It was a very wet New Years Day. With nothing else planned we decided to tick off another 2 islands situated in Anglesey, off Newborough and the other in the Menai Straits, near the bridge. It was a day for wellies but I had to make do with trainers as mine had disappeared for months now ( weirdly reappearing in our porch several months later in the middle of January.)
The traffic wasn't bad for a Bank Holiday and we decided to arrive in Newborough around lunch time to miss the worst of the weather. We packed a few things to eat in case we didn't pass a welcome pub or café. Good thing we did as there was nothing open on route. Despite the weather there were several cars in the beach car park with no charge today and possibly all winter. From here you can walk through the forest or along the beach where the trees reach down to the dunes on one side.

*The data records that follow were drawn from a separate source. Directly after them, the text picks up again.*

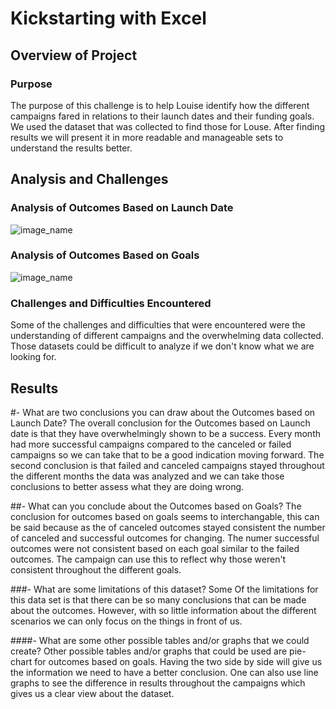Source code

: # Kickstarting with Excel

## Overview of Project

### Purpose
The purpose of this challenge is to help Louise identify how the different campaigns fared in relations to their launch dates and their funding goals. We used the dataset that was collected to find those for Louse. After finding results we will present it in more readable and manageable sets to understand the results better.

## Analysis and Challenges

### Analysis of Outcomes Based on Launch Date
![image_name](path/to/https://github.com/Kbootkalid/kickstarter1/blob/main/Theater_Outcomes_vs_Launch.png.png)
### Analysis of Outcomes Based on Goals
![image_name](path/to/https://github.com/Kbootkalid/kickstarter1/blob/main/Outcomes%20Based%20on%20Goal.png.png)

### Challenges and Difficulties Encountered
Some of the challenges and difficulties that were encountered were the understanding of different campaigns and the overwhelming data collected. Those datasets could be difficult to analyze if we don't know what we are looking for.
## Results

#- What are two conclusions you can draw about the Outcomes based on Launch Date?
The overall conclusion for the Outcomes based on Launch date is that they have overwhelmingly shown to be a success. Every month had more successful campaigns compared to the canceled or failed campaigns so we can take that to be a good indication moving forward. The second conclusion is that failed and canceled campaigns stayed throughout the different months the data was analyzed and we can take those conclusions to better assess what they are doing wrong. 

##- What can you conclude about the Outcomes based on Goals?
The conclusion for outcomes based on goals seems to interchangable, this can be said because as the of canceled outcomes stayed consistent the number of canceled and successful outcomes for changing. The numer successful outcomes were not consistent based on each goal similar to the failed outcomes. The campaign can use this to reflect why those weren't consistent throughout the different goals. 

###- What are some limitations of this dataset?
Some Of the limitations for this data set is that there can be so many conclusions that can be made about the outcomes. However, with so little information about the different scenarios we can only focus on the things in front of us. 

####- What are some other possible tables and/or graphs that we could create?
Other possible tables and/or graphs that could be used are pie-chart for outcomes based on goals. Having the two side by side will give us the information we need to have a better conclusion. One can also use line graphs to see the difference in results throughout the campaigns which gives us a clear view about the dataset.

We sat in the car in a not too exposed spot but this didn't stop the wind from shaking us about as we ate our sandwiches. A trip to the toilet block, the only facilities here and just yards away, caused a drenching, further dampening our spirits. There would be no lovely views today.
We set off, with barely more than our eyes exposed, in horizontal rain. I was coveting Bob's glasses as they would have given protection from the flying sand. The car park looks newly marked out and signposts, a bit of modern art and a rather superfluous wooden platform with stairs to the beach, pay testament to the fact that money has been spent here.
There were quite a few brave dog walkers on the beach. The wild weather seemed to encourage misbehaviour and we had a few muddy footprints on our trousers from the odd canine miscreant.
Ynys Llandwyn, a peninsula that for a very short time becomes an island at the highest tides, is unofficially known as Lovers Island. Unfortunately with the wind whipping the water up under our coats we were feeling less than romantic. As we picked our way round the deeper areas sand covered by water because of my unsuitable foot-wear, we were hailed by one of the dog walkers. Mostly recognised by her voice we realised it was an acquaintance we hadn't seen for years and goodness knows how she knew it was us, trussed up as we were. She said she is renting an old windmill nearby. Considering home for us all is more than 2 hours drive away it was a strange coincidence to meet like this. It was good to chat but not for long as wet had seeped through to underwear already.
The beach had whelk and cockle shells and Bob found and pocketed, a well worn piece of shell that was, very appropriately, in a perfect heart shape.
The island seemed to be in the distance for some time but at last we reach the hoarding with Welsh and English information on its history and geology. It offers us a little cover from the weather as we read then we head towards the sea along the narrow finger of land, taking the left path full of slippery mud and puddles. The grey sky and sea whipped by the wind is certainly atmospheric but walking with jeans plastered to one's legs proves difficult. My thoughts are far from those of those of the many pilgrims who saw the island as a mecca for lovers. St.Dwynwen's day is the 25th January. The story goes that Dwynwen from the 5th century founded a convent here after suffering a heartbreaking end to a love affair. Ruins of Llanddwyn- Dwynwen's church, built 1,000 years later and a well are still monuments to her hermitage here. Some say she became something like an agony aunt and after she died people would predict a lover's faithfulness by throwing crumbs in the well where eels had taken up residence. They would lay a handkerchief over the crumbs and if it became disturbed by the feeding eels then fealty was assured.
The 14 foot high Celtic cross to Dwynwen's memory was installed in 1903.then after the sparse ruin of the church built in the middle ages is another cross dedicated to the saint. Further on are 2 small lighthouses-Twr bach and Twr Mawr, the latter the largest being built attached to the keepers cottage in 1845. The 2 look like the remains of white windmills.
In the summer some of the pilots houses at the end of the island open to show exhibits on the island.
A small cannon rusting here was once used to call out the Newborough lifeboat.
We turned to go back down the other side with oyster catchers on the sand below the low cliffs. We pass by the well though can't see much and we feel the need to get warm and dry so we take as little time to return to the car as possible. The rain is subsiding and then the sun ties to peep through the clouds but it is short lived.
I vow to come back again to take in the beauty we had seen here when we travelled this way during our coast bike trip. After 2 hours in the car we were still saturated needless to say we left out the other island. We had had enough for one day.